### Instructions to follow
Copy every line of the entries below, keeping each one unchanged.

Stored dataset entries
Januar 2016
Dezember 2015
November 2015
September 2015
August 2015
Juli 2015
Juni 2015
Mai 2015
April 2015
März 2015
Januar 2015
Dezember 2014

### Response area
Januar 2016
Dezember 2015
November 2015
September 2015
August 2015
Juli 2015
Juni 2015
Mai 2015
April 2015
März 2015
Januar 2015
Dezember 2014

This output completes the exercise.